Hmmm, I also use a bowl to feed Maya, as I have every other golden I have owned--although I also supplement at lunch time with either a Kong with peanut butter, or the Starmark ball filled with cheerios. Maya does gobble up her food fairly quickly, but I never considered that bowl feeding could be putting her through psychological trauma  seems a bit of an extreme statement to me--but whatever works best for your dog!


----------



## OutWest (Oct 6, 2011)

A dog trainer I spoke to at a puppy social says she never feeds her dogs out of a bowl. She always makes them work for it in some fashion. She uses Kongs, or hand feeds after having the dogs practice tricks or commands, and she scatters the food around the yard so they have to use their noses to find it. I give both my dogs Kongs when they go into their crates and they love them (I measure out their food allotment in the morning and stuff the Kong from that). I try to use kibble when training Tucker. But I haven't gone so far as to feed everything outside of the bowl. My older dog is used to having food in a bowl, and I give Tucker some of his that way so he doesn't pounce on hers. :no: But I'm not quite at the point of having all the food come out of my hand, etc. 

From the video of Ian Dunbar that I watched, he had a husky or similar spitz-type large dog. An intense dog that needed to be kept busy or he'd find trouble to get into. Dunbar had a LOT of Kongs and would stuff them all and freeze them. In the morning when he left the house he would scatter them around the room his dog was in.
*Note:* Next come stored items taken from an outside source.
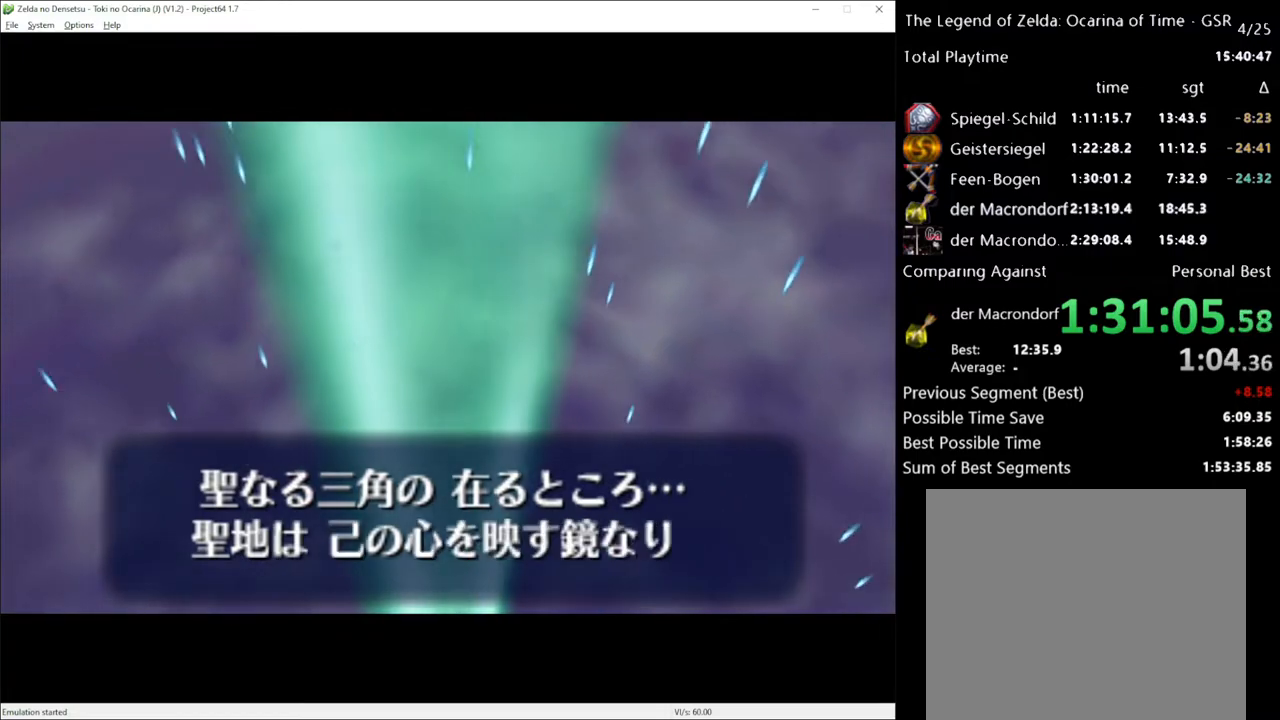
{"buttons": [], "left_stick": "center", "right_stick": "center", "events": []}
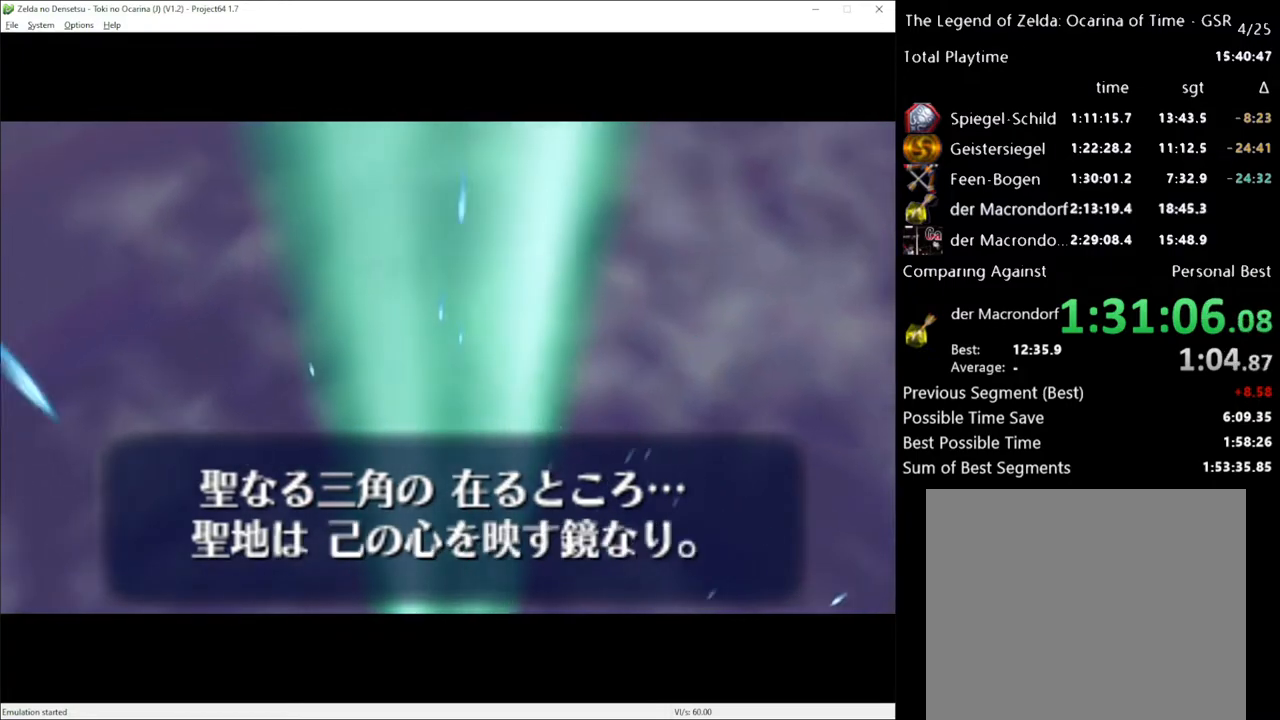
{"buttons": ["A"], "left_stick": "center", "right_stick": "center", "events": [[250, "A", "down"], [350, "A", "up"], [433, "A", "down"]]}
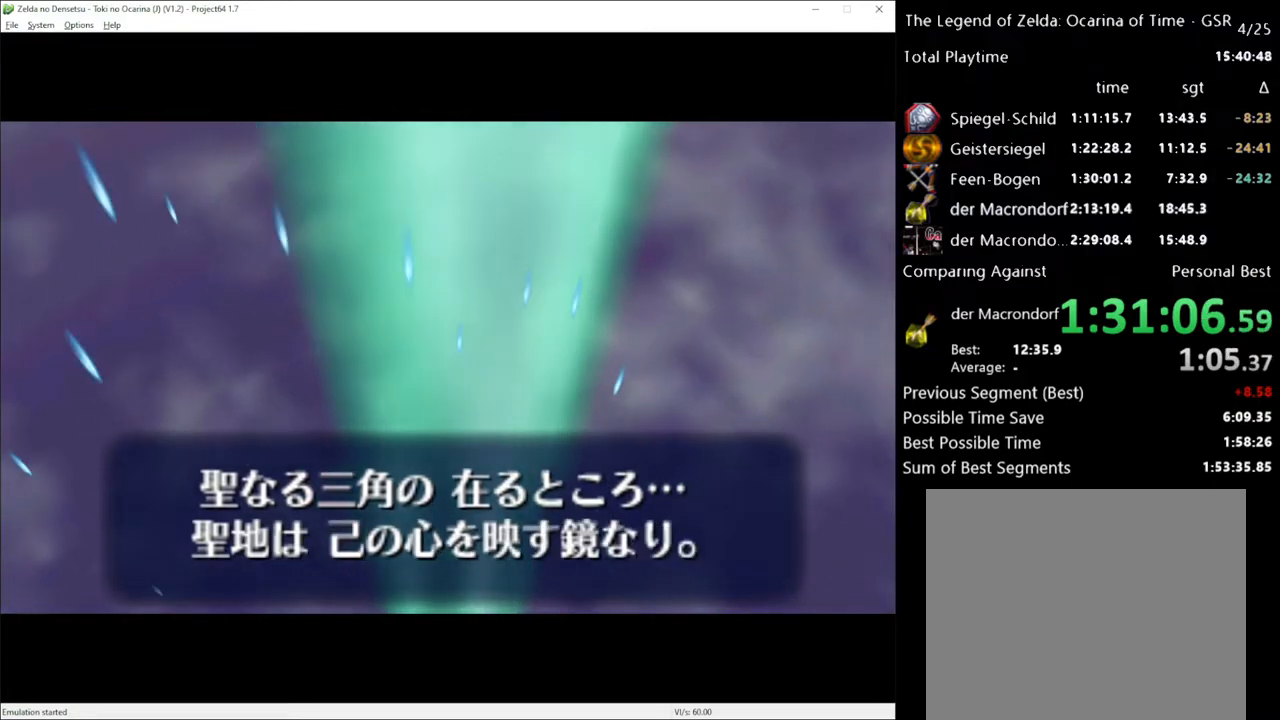
{"buttons": ["A"], "left_stick": "center", "right_stick": "center", "events": [[17, "A", "up"], [100, "A", "down"], [183, "A", "up"], [283, "A", "down"], [350, "A", "up"], [433, "A", "down"]]}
It would take the dog quite a while to get through it all, and then he'd sit and just chew on the Kongs for the "chew fun" of it.


----------



## Karen519 (Aug 21, 2006)

*Mr. Bojangles*

Mr. Bojangles

Didn't you get your puppy today? So excited for you!!


----------



## Mr. Bojangles (Sep 15, 2011)

Karen519 said:


> Mr. Bojangles
> 
> Didn't you get your puppy today? So excited for you!!



Sure did! Pics here:

http://www.goldenretrieverforum.com...576-please-allow-myself-introduce-myself.html


----------



## CarolinaCasey (Jun 1, 2007)

We use the Starmark Bob a Lot, Buster Cube, & Tug a Jug to dispense meals. We use kongs for when we go to work and part of our bedtime rouine.


----------



## Sweet Summer Time (Nov 24, 2010)

I also use the kong wobbler, to feed. it really slows her down she has always inhaled her food. i put a little bit in her bowl then she knows to go the the living room and wait for the rest in her wobbler. She loves it, she pats it all around, even pick ups with her mouth and suplexes it!


----------



## Deb_Bayne (Mar 18, 2011)

When Bayne has way too much energy around dinner time we'll put his dry kibble in the kong and he has so much fun banging it around, we never give it to him if we're trying to watch tv though, way too noisy.


----------



## iansgran (May 29, 2010)

I haven't used the feeding toys for dry kibble for awhile because we have furniture with legs and Jaro keeps knocking it under then goes crazy. I do give him part of his food in a frozen kong, they stays in one place while he licks it out. 
And the reason the kong has that hole in the small end is so you don't get a vacuum, thus stuck tongue. If you put anything in the kong and freeze it be sure the little hole is not clogged up.


----------